What is the difference between HMO and PPO health insurance plans?
Choosing the right health plan can be confusing. During open enrollment you can easily get lost in the array of coverage options. Attached is simple questionnaire that you can use when talking to your insurance agent to assist you in making the right choice for you and your family, based on your medical needs and budget. Click Here for an online comparison form.
Most options come down to basic types of health care plans - health maintenance organizations (HMO's), preferred provider organizations (PPO's) point-of-service (POS) plans, and fee-for-service (FFS) plans which are not a managed care product.
Health maintenance organization (HMO) plans
If you choose HMO insurance, you'll typically pay a small co-payment if you visit a physician or hospital within the plan network. HMO insurance often features lower premiums and co-pays than other plans.
However, HMO insurance is also among the least flexible types of health insurance plans. When you sign up for one of these plans, you must choose a primary care provider (PCP). This doctor will coordinate all of your medical care, including referrals to specialists, such as a dermatologist, cardiologist or surgeon. If you choose to seek treatment from a non-network physician, you will generally be required to pay most of the cost yourself.
By law, an HMO cannot require referrals for emergency care, so an HMO will pay for emergency room treatment without a referral. However; insurance companies have the option to deny an emergency room visit, if they deem it non-emergent. Please refer to your provider guides for what your policy may exclude.
It is important to verify with your insurance agent where you would have to travel for your blood work or any diagnostic testing. In some cases patients have to travel out of town for diagnostic testing, which can be costly and inconvenient. For example, at the standard cost per mile, a trip to a facility 30 miles away will cost $33.
Preferred provider organization (PPO) plans. Please contact your plan administrator and verify that you can be seen at Fallbrook Hospital. Always verify with your plan administrator prior to treatment of any plan and provider exclusions.
Unlike HMOs, PPO health insurance will cover some - but not all - of the cost of care administered by out-of-network providers.
If you select a PPO, you will have low co-payments as long as you see in-network physicians. Another advantage of PPO insurance is that unlike an HMO, you do not need a primary care physician's permission to see a specialist (as long as the specialist is in network).
However, PPO insurance plans also have a few disadvantages. Going out of network for your medical care is likely to cost you - either you'll have to pay a deductible or the difference between what the out-of-network physician and an in-network physician charges.

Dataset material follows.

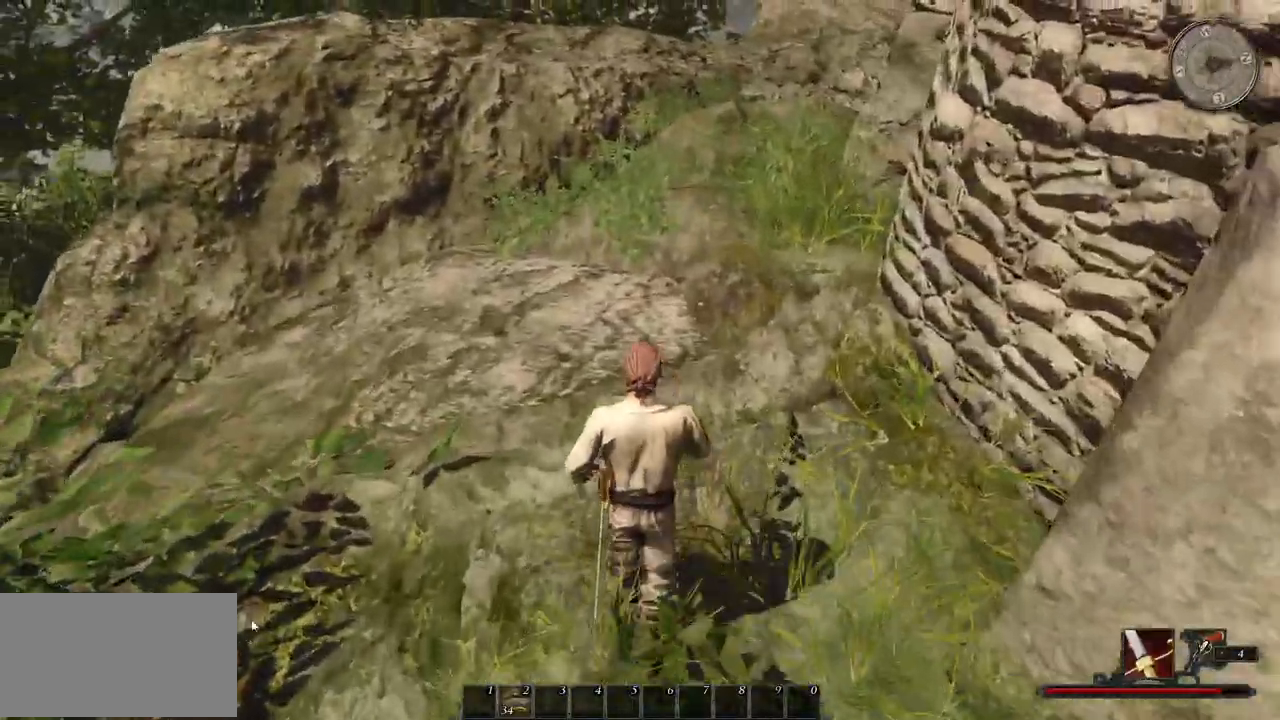
{"keys": ["shift", "w"], "mouse": [], "events": []}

In summary, PPO health insurance offers a wider range of access than HMO insurance, but your out of pocket costs tend to be higher.

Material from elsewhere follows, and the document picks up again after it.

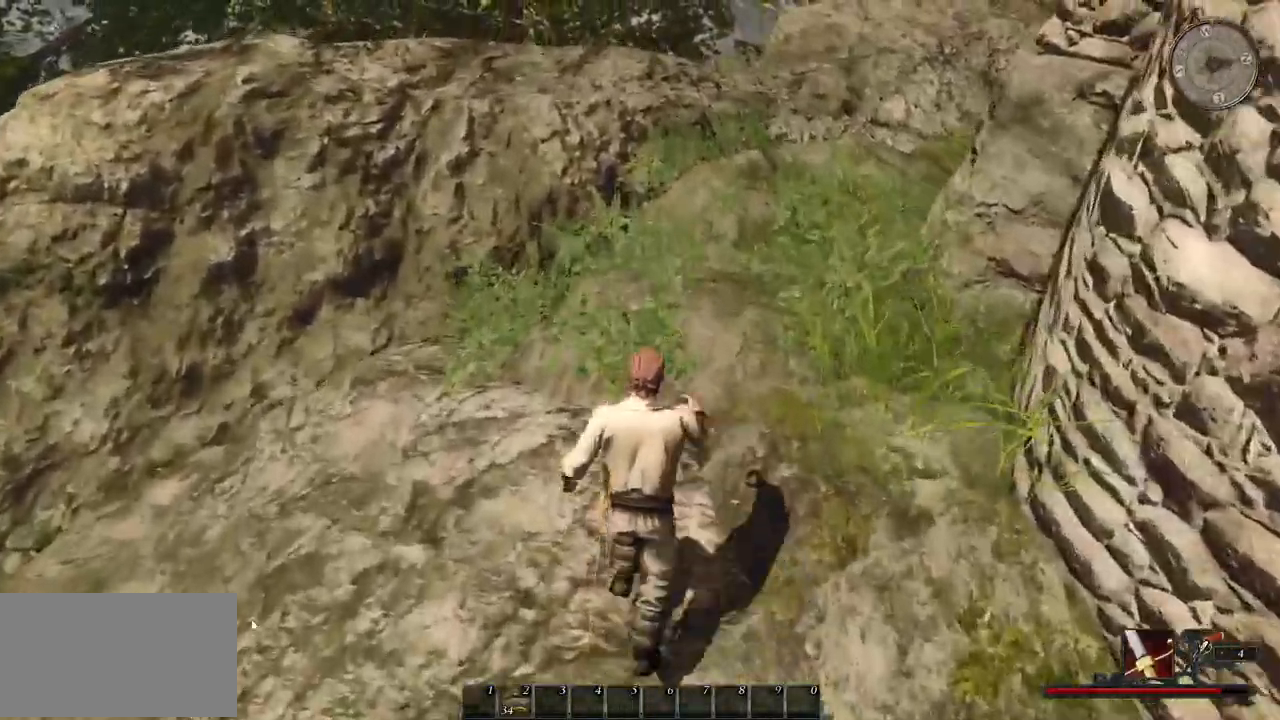
{"keys": ["a", "shift", "w"], "mouse": [], "events": [[460, "a", "down"]]}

Point-of-service (POS) plans. Fallbrook Hospital accepts most POS plans. *Always verify with your plan administrator prior to treatment of any plan and provider exclusions.

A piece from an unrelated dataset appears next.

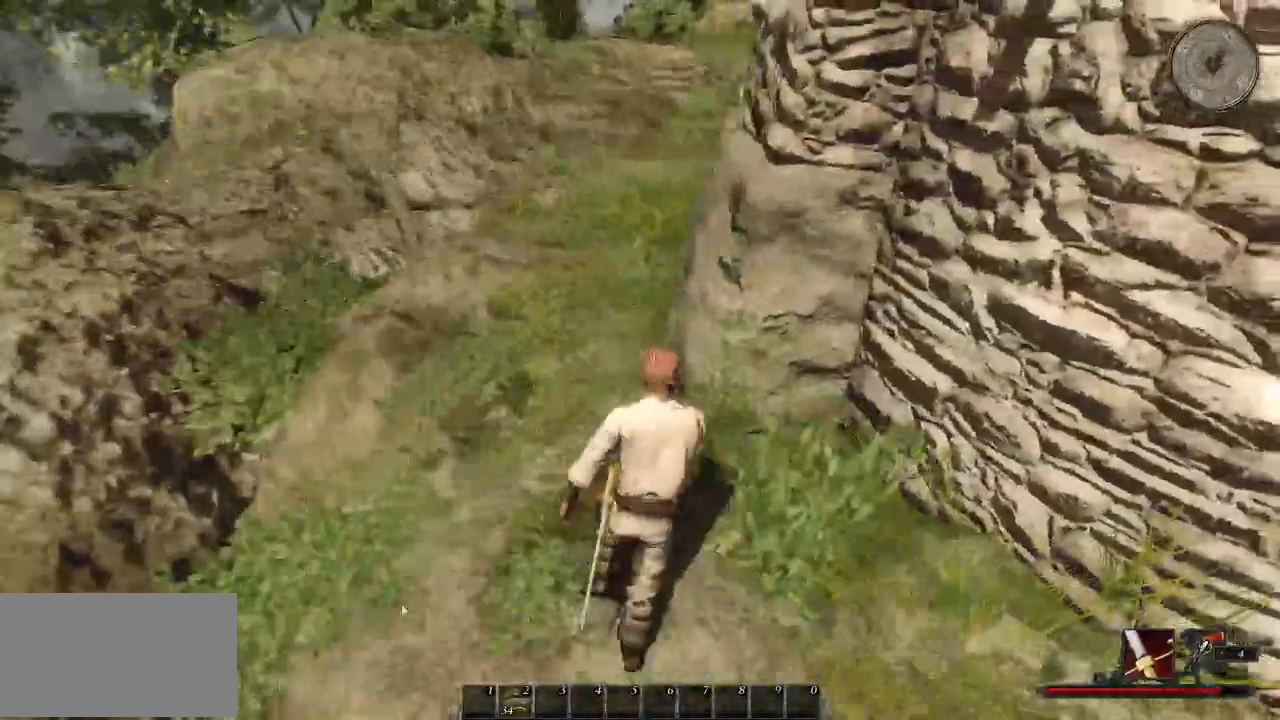
{"keys": ["shift", "w"], "mouse": [], "events": [[400, "a", "up"]]}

Another type of health plan -- known as a point-of-service (POS) plan - offers a combination of PPO health insurance and HMO insurance services. In fact, the "point of service" in the name reflects the fact that you make your choice of whether to use HMO or PPO services each time you see a provider.
Generally, a POS has rules similar to HMO insurance, but a POS will allow you to see an out-of-network physician for a higher fee. Some HMOs actually include a POS plan so you can see out-of-network physicians.
Fee-For-Service (FFS) Plan. Fallbrook Hospital accepts most FFS plans. *Always verify with your plan administrator prior to treatment of any plan and provider exclusions. Fee-For-Service (FFS) health insurance plans are another name for traditional indemnity plans. Go to any doctor or hospital and receive the medical care you need, and you'll be reimbursed for a percentage of the cost.
There are no networks, no need for Primary Care Physicians, and no referrals necessary. All you have to do is make sure the medical service is covered by your FFS plan - and most services are covered. FFS plans can be more expensive, but do allow flexibility if your budget allows.